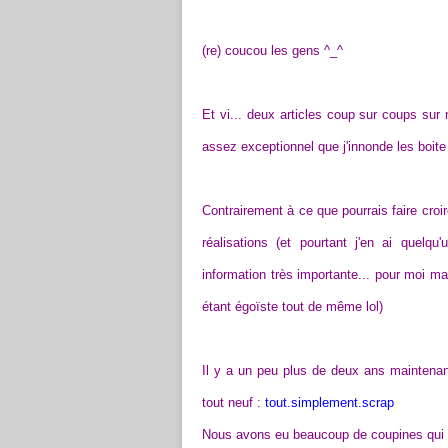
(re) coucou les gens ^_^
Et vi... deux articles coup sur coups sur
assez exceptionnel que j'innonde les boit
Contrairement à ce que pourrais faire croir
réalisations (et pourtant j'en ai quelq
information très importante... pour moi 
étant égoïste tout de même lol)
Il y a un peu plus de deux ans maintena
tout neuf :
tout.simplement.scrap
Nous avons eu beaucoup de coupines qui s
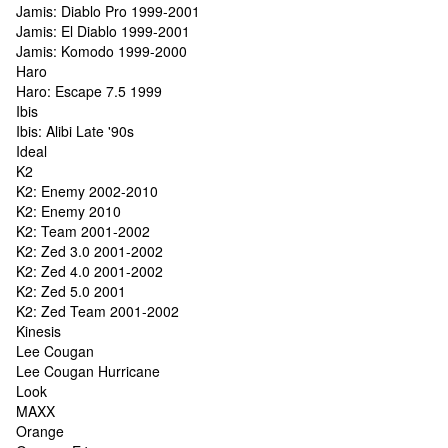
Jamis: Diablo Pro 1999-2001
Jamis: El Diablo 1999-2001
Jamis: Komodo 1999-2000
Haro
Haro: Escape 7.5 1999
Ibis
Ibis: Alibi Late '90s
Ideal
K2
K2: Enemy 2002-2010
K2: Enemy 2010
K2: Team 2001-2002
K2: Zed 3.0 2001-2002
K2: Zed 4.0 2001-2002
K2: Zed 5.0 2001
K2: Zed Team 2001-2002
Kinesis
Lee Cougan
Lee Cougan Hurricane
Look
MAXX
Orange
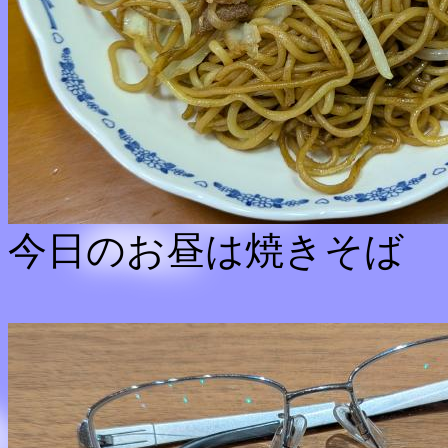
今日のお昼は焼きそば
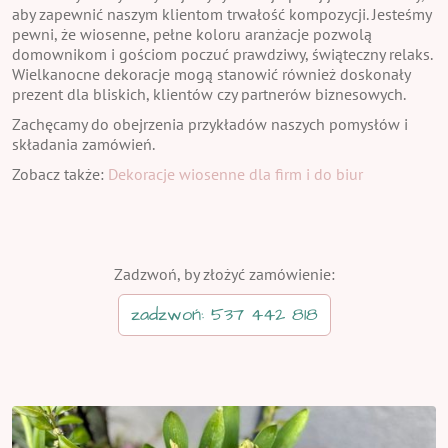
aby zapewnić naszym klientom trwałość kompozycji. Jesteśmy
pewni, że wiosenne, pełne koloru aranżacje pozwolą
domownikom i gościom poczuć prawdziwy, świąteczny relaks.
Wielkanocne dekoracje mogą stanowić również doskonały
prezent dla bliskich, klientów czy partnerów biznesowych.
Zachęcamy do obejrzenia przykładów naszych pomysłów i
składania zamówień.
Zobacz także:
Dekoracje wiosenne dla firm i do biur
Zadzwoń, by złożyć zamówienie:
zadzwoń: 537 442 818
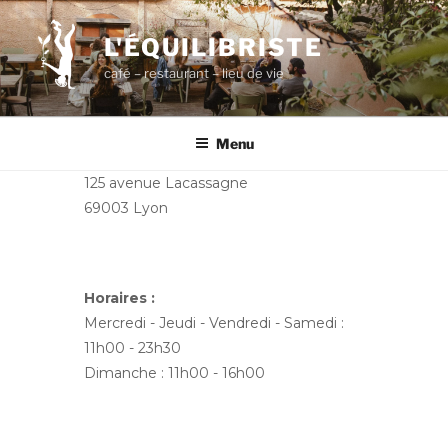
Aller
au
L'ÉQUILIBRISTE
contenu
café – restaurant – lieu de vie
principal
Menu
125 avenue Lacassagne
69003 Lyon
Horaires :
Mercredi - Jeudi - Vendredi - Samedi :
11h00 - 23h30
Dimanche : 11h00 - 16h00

• • • • • • •

Reproduce the entries above exactly. Do not include the images.

(re) coucou les gens ^_^
Et vi... deux articles coup sur coups sur
assez exceptionnel que j'innonde les boit
Contrairement à ce que pourrais faire croir
réalisations (et pourtant j'en ai quelq
information très importante... pour moi 
étant égoïste tout de même lol)
Il y a un peu plus de deux ans maintena
tout neuf :
tout.simplement.scrap
Nous avons eu beaucoup de coupines qui s
Jamis: Diablo Pro 1999-2001
Jamis: El Diablo 1999-2001
Jamis: Komodo 1999-2000
Haro
Haro: Escape 7.5 1999
Ibis
Ibis: Alibi Late '90s
Ideal
K2
K2: Enemy 2002-2010
K2: Enemy 2010
K2: Team 2001-2002
K2: Zed 3.0 2001-2002
K2: Zed 4.0 2001-2002
K2: Zed 5.0 2001
K2: Zed Team 2001-2002
Kinesis
Lee Cougan
Lee Cougan Hurricane
Look
MAXX
Orange
今日のお昼は焼きそば
aby zapewnić naszym klientom trwałość kompozycji. Jesteśmy
pewni, że wiosenne, pełne koloru aranżacje pozwolą
domownikom i gościom poczuć prawdziwy, świąteczny relaks.
Wielkanocne dekoracje mogą stanowić również doskonały
prezent dla bliskich, klientów czy partnerów biznesowych.
Zachęcamy do obejrzenia przykładów naszych pomysłów i
składania zamówień.
Zobacz także:
Dekoracje wiosenne dla firm i do biur
Zadzwoń, by złożyć zamówienie:
zadzwoń: 537 442 818
Aller
au
L'ÉQUILIBRISTE
contenu
café – restaurant – lieu de vie
principal
Menu
125 avenue Lacassagne
69003 Lyon
Horaires :
Mercredi - Jeudi - Vendredi - Samedi :
11h00 - 23h30
Dimanche : 11h00 - 16h00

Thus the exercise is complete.